Project Coordinator: Assoc. Prof. Dr. Özgür Ergül
Project Type: TUBITAK 1001 Scientific and Technological Research Projects Funding Program
Project Duration: 30 Months
Project Start Date: 15 October 2018
Funded Personnel: 2 PhD Students (full-time), 3 MSc Student (full-time)
As opposed to the antennas used at radio and microwave frequencies, nanoantennas can be described, in terms of working principles, as small antennas that operate at THz and optical frequencies. In this perspective, a nanoantenna that operates as a receiver can gather electromagnetic waves at optical frequencies and direct to its terminals, enabling optical energy harvesting. When a nanoantenna operates as a transmitter, it makes it possible to detect particles in its terminal.

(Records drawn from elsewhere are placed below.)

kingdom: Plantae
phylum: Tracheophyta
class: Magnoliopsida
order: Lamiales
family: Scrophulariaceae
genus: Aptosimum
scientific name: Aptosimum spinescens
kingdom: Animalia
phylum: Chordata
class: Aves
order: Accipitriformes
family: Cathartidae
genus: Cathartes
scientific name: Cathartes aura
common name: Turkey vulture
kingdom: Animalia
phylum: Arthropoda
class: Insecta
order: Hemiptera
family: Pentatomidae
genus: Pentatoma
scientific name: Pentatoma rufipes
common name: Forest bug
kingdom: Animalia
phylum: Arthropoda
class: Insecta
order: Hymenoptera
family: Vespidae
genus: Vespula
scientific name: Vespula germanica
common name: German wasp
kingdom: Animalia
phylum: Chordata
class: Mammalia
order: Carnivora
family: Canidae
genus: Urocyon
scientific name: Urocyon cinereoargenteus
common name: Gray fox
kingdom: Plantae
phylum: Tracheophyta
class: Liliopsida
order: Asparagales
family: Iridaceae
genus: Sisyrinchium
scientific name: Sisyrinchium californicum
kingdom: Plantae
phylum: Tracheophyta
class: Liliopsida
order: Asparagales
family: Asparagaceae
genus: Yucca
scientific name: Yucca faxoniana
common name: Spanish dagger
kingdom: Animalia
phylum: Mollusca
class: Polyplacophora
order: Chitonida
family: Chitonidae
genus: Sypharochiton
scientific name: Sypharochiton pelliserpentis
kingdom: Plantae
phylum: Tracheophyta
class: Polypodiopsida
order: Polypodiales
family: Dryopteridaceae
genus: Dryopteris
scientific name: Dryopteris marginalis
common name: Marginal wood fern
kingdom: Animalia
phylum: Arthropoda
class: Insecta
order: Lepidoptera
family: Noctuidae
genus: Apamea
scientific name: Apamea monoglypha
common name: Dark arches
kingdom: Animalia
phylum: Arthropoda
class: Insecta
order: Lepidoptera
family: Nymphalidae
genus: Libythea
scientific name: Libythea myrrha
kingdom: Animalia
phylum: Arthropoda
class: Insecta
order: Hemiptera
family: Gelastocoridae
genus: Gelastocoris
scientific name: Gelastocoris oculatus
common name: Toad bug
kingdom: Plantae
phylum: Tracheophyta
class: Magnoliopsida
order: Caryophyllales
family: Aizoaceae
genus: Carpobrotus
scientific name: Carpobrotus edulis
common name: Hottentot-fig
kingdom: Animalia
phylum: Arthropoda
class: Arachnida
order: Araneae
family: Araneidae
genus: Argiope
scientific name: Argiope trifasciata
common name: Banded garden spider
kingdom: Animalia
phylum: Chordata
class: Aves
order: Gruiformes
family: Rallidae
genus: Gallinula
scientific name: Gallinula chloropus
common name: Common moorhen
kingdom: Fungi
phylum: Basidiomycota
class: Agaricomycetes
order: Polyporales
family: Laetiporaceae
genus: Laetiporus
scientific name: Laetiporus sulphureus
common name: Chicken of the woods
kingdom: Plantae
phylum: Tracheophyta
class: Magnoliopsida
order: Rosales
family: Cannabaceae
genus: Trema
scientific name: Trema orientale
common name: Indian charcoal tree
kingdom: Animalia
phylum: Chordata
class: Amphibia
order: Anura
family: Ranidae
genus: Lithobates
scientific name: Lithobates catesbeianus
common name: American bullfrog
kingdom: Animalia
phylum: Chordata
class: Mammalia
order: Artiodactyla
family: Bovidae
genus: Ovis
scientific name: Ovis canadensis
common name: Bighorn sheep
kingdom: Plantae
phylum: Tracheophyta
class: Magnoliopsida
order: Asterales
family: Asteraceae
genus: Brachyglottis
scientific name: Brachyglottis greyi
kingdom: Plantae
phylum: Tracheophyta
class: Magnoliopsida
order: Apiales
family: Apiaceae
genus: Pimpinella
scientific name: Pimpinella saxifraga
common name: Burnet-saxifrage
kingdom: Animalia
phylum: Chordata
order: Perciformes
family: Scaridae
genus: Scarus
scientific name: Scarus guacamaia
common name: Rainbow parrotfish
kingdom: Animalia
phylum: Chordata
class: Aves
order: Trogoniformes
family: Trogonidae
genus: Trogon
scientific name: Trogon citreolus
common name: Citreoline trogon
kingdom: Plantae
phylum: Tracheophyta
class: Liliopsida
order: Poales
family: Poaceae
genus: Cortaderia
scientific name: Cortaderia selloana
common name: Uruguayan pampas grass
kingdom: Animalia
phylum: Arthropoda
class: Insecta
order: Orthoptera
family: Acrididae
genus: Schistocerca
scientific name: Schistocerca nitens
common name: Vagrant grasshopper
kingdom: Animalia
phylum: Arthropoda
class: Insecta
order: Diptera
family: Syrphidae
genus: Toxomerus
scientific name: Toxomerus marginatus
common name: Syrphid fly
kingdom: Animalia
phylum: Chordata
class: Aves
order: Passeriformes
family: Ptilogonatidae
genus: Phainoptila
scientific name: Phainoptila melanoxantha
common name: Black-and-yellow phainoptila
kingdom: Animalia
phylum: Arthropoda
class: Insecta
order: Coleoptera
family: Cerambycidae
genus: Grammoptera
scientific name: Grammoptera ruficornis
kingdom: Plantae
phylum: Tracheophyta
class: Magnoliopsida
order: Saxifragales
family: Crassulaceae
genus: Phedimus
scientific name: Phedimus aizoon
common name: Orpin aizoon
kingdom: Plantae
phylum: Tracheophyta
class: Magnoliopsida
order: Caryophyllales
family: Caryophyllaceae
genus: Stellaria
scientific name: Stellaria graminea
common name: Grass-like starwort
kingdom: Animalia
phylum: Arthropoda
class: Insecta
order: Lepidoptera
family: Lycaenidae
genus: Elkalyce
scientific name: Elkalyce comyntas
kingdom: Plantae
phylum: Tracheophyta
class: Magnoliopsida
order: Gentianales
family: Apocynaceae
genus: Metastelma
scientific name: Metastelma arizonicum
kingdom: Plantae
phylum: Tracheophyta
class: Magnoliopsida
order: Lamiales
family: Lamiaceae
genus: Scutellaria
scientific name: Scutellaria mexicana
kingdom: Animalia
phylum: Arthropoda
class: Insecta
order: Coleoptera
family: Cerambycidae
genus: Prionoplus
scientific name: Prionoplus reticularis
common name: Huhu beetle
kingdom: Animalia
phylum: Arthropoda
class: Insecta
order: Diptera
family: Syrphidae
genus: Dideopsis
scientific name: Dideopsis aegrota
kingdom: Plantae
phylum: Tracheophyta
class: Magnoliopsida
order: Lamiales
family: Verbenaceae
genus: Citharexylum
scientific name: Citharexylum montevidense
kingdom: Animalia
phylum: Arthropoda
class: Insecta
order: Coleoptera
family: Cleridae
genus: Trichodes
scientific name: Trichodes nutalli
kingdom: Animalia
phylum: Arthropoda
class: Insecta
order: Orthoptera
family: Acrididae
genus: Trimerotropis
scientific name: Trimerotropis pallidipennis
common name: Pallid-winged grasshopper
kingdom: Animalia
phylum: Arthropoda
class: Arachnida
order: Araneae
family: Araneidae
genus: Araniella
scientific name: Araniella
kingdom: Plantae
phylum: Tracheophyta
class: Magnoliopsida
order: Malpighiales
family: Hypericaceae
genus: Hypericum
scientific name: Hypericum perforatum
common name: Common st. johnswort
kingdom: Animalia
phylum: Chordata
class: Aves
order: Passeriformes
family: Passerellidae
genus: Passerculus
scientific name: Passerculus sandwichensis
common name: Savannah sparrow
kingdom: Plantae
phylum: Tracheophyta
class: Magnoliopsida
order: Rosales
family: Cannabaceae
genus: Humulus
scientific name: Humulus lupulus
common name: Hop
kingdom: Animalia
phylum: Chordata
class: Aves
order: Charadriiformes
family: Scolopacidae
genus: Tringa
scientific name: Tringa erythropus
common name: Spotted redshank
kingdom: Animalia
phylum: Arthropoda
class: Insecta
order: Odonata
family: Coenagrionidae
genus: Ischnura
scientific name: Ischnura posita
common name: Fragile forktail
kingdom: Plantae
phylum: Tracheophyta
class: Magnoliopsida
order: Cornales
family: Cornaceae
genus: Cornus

This enables the detection of low-density but critical chemical substances that are used in biology and chemistry. In order to design nanoantennas that may have thousands of different geometries, their very accurate electromagnetic simulations are needed. However, due to the accuracy and efficiency issues of the solvers and software in the literature, complex nanoantenna structures cannot be modeled as in real life, leading to poor performances of the fabricated samples. In this project, an electromagnetic solver and optimization mechanism based on the direct application of the Maxwell’s equations without approximation, which can perform accurate, efficient, and fast solutions of complex nanoantenna problems, will be developed and used to obtain superior nanoantenna designs for diverse applications.